## Task goal:
Transcribe word for word the lines below from the line with "1. README_UPDATED.md (15 min)" through the line with "### Technical Details", ends included.

Items from a dataset:
--- START ---
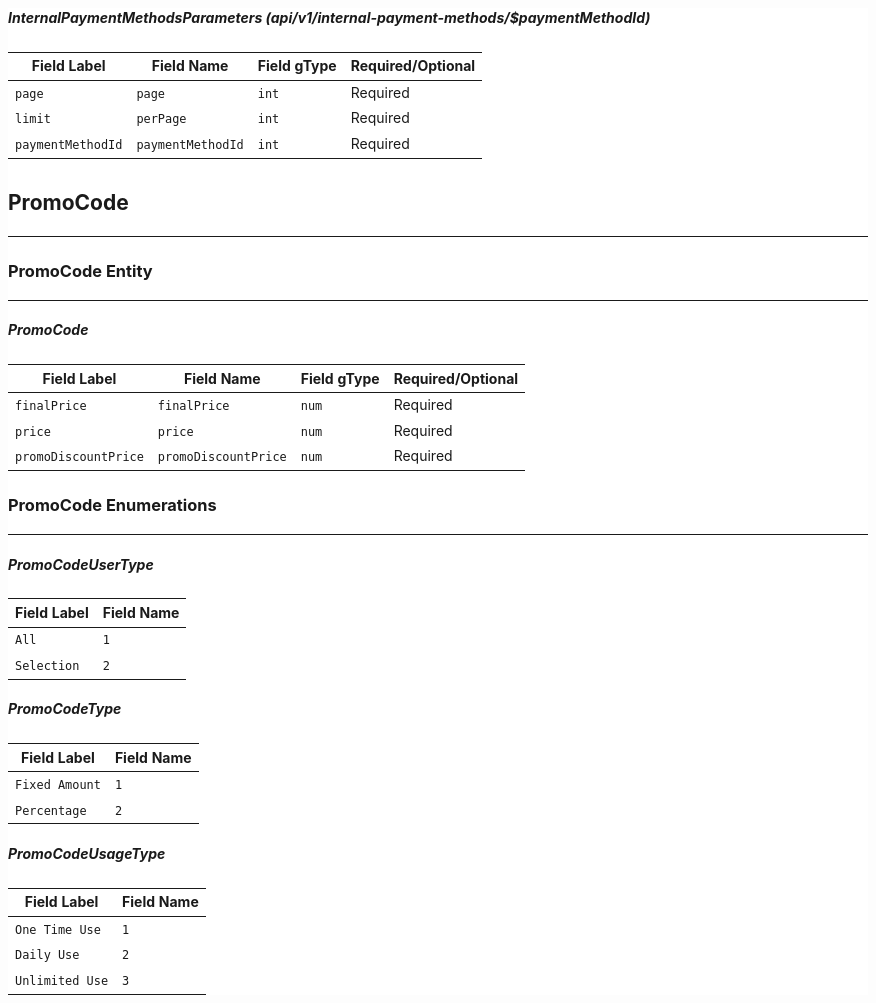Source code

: ##### InternalPaymentMethodsParameters (api/v1/internal-payment-methods/$paymentMethodId)

| **Field Label**   | **Field Name**    | **Field gType** | **Required/Optional** |
|-------------------|-------------------|-----------------|-----------------------|
| `page`            | `page`            | `int`           | Required              |
| `limit`           | `perPage`         | `int`           | Required              |
| `paymentMethodId` | `paymentMethodId` | `int`           | Required              |

## PromoCode
---------------------

### PromoCode Entity
---------------------

##### PromoCode

| **Field Label**      | **Field Name**       | **Field gType** | **Required/Optional** |
|----------------------|----------------------|-----------------|-----------------------|
| `finalPrice`         | `finalPrice`         | `num`           | Required              |
| `price`              | `price`              | `num`           | Required              |
| `promoDiscountPrice` | `promoDiscountPrice` | `num`           | Required              |

### PromoCode Enumerations
---------------------

##### PromoCodeUserType

| **Field Label** | **Field Name** | 
|-----------------|----------------|
| `All`           | `1`            |
| `Selection`     | `2`            |

##### PromoCodeType

| **Field Label** | **Field Name** | 
|-----------------|----------------|
| `Fixed Amount`  | `1`            |
| `Percentage`    | `2`            |

##### PromoCodeUsageType

| **Field Label** | **Field Name** | 
|-----------------|----------------|
| `One Time Use`  | `1`            |
| `Daily Use`     | `2`            |
| `Unlimited Use` | `3`            |
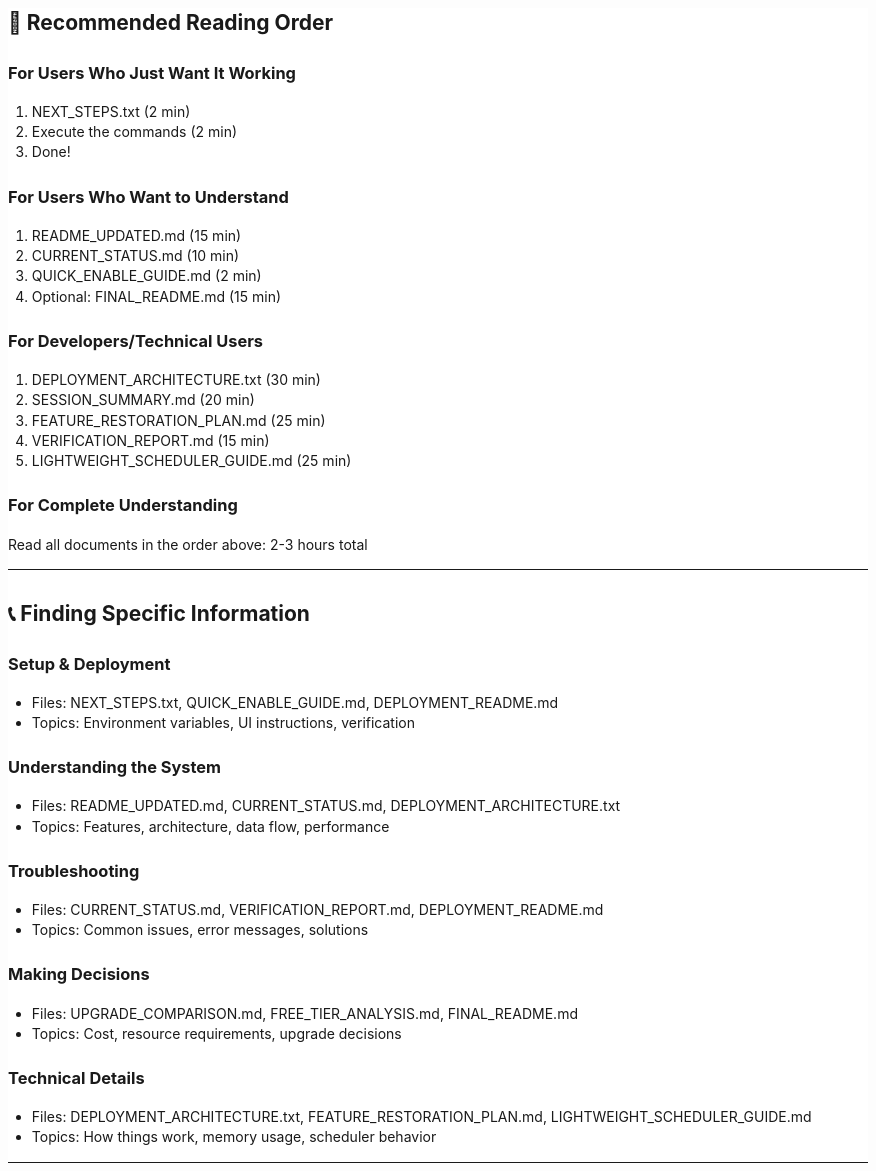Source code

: 
## 🚀 Recommended Reading Order

### For Users Who Just Want It Working
1. NEXT_STEPS.txt (2 min)
2. Execute the commands (2 min)
3. Done!

### For Users Who Want to Understand
1. README_UPDATED.md (15 min)
2. CURRENT_STATUS.md (10 min)
3. QUICK_ENABLE_GUIDE.md (2 min)
4. Optional: FINAL_README.md (15 min)

### For Developers/Technical Users
1. DEPLOYMENT_ARCHITECTURE.txt (30 min)
2. SESSION_SUMMARY.md (20 min)
3. FEATURE_RESTORATION_PLAN.md (25 min)
4. VERIFICATION_REPORT.md (15 min)
5. LIGHTWEIGHT_SCHEDULER_GUIDE.md (25 min)

### For Complete Understanding
Read all documents in the order above: 2-3 hours total

---

## 📞 Finding Specific Information

### Setup & Deployment
- Files: NEXT_STEPS.txt, QUICK_ENABLE_GUIDE.md, DEPLOYMENT_README.md
- Topics: Environment variables, UI instructions, verification

### Understanding the System
- Files: README_UPDATED.md, CURRENT_STATUS.md, DEPLOYMENT_ARCHITECTURE.txt
- Topics: Features, architecture, data flow, performance

### Troubleshooting
- Files: CURRENT_STATUS.md, VERIFICATION_REPORT.md, DEPLOYMENT_README.md
- Topics: Common issues, error messages, solutions

### Making Decisions
- Files: UPGRADE_COMPARISON.md, FREE_TIER_ANALYSIS.md, FINAL_README.md
- Topics: Cost, resource requirements, upgrade decisions

### Technical Details
- Files: DEPLOYMENT_ARCHITECTURE.txt, FEATURE_RESTORATION_PLAN.md, LIGHTWEIGHT_SCHEDULER_GUIDE.md
- Topics: How things work, memory usage, scheduler behavior

---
--- END ---
## Your response:
1. README_UPDATED.md (15 min)
2. CURRENT_STATUS.md (10 min)
3. QUICK_ENABLE_GUIDE.md (2 min)
4. Optional: FINAL_README.md (15 min)

### For Developers/Technical Users
1. DEPLOYMENT_ARCHITECTURE.txt (30 min)
2. SESSION_SUMMARY.md (20 min)
3. FEATURE_RESTORATION_PLAN.md (25 min)
4. VERIFICATION_REPORT.md (15 min)
5. LIGHTWEIGHT_SCHEDULER_GUIDE.md (25 min)

### For Complete Understanding
Read all documents in the order above: 2-3 hours total

---

## 📞 Finding Specific Information

### Setup & Deployment
- Files: NEXT_STEPS.txt, QUICK_ENABLE_GUIDE.md, DEPLOYMENT_README.md
- Topics: Environment variables, UI instructions, verification

### Understanding the System
- Files: README_UPDATED.md, CURRENT_STATUS.md, DEPLOYMENT_ARCHITECTURE.txt
- Topics: Features, architecture, data flow, performance

### Troubleshooting
- Files: CURRENT_STATUS.md, VERIFICATION_REPORT.md, DEPLOYMENT_README.md
- Topics: Common issues, error messages, solutions

### Making Decisions
- Files: UPGRADE_COMPARISON.md, FREE_TIER_ANALYSIS.md, FINAL_README.md
- Topics: Cost, resource requirements, upgrade decisions

### Technical Details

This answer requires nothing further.